Poor schools get iPads too - Times LIVE
Mon May 29 09:39:06 SAST 2017

Poor schools get iPads too

KATHARINE CHILD | 2012-01-30 01:33:55.0
A man shows an example of an iBook textbook on an iPad. File photo.
Image by: REUTERS/Shannon Stapleton

Private schools, in an alliance with business and iSchoolAfrica, an arm of the distributors in South Africa of Apple computers, are taking tablet computing and applications to underprivileged pupils to improve the matric pass rate.

iSchoolAfrica provides Macbooks, iPods and iPads to more than 50 schools in South Africa. Project director Michelle Lissoos said one of the projects she is most excited about provides Macbooks to rural schools in Limpopo and North West.

The project is in partnership with the Department of Rural Development, and the numeracy and literacy applications on the Apple devices are in line with the school curriculum.

Peermont group, owner of Emperors Palace casino, has provided 20 primary schools with 33 iPads each, and seven high schools with four iPad2s each, as part of a R40-million, five-year Ekhuruleni education programme.
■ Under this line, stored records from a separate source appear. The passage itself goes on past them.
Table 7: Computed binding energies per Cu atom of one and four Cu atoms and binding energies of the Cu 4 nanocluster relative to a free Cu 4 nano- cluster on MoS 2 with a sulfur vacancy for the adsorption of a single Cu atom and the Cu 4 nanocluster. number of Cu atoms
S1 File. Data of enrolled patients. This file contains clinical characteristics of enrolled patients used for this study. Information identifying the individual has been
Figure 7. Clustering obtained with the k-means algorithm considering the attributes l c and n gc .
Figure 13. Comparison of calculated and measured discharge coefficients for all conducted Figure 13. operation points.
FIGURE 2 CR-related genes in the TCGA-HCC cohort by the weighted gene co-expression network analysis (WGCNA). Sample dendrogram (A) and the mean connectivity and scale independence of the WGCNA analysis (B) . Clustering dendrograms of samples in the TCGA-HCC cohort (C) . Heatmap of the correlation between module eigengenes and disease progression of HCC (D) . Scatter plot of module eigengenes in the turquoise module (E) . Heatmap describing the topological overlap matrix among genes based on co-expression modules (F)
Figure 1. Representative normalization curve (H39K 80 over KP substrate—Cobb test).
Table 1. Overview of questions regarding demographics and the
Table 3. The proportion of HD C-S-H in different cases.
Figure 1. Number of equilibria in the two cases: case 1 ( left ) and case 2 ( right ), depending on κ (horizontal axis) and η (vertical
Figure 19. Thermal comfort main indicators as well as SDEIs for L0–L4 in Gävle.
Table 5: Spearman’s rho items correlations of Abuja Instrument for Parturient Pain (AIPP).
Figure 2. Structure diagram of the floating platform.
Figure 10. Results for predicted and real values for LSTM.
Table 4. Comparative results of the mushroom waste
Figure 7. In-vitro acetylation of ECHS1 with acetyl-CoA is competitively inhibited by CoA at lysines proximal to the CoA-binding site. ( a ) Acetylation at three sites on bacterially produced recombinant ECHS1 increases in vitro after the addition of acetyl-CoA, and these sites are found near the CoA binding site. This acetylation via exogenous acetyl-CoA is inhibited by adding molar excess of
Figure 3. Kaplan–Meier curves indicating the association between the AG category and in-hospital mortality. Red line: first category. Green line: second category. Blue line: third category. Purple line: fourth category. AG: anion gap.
The objective is for 60% of the students at the seven high schools' students to obtain matric pass rates of more than 60% by 2015.

High schools are also provided with mobile Macbook computer labs.

The coordinator of the Peermont School Support Programme, Chris Elk, works with schools in drawing up timetables and planning how best to use the tablets and Macbooks so that each class gets the maximum use.

Schools were assessed on "motivated leadership and likelihood to succeed".

Private schools that have been using tablet computing are also on board.

Dainfern College in northern Johannesburg, and Sacred Heart College in Observatory, eastern Johannesburg, have joined Peermont to share expertise with Ekurhuleni teachers.

Head of Sacred Heart College Colin Northmore said Grade 7s develop applications for educational use and so are "not merely consumers of content but also creators".

Last year they developed a phonics programme because the available application did not use South African accents.

Elk explained that insurance is one of the huge costs of the programme.

"I would like to use the money we spend on insurance to buy more equipment but it is essential to have insurance."

Lissoos said there were almost no reports of robbery at the 13 rural schools given mobile computer labs.

iSchoolAfrica said training and support were provided to ensure the technology was used effectively.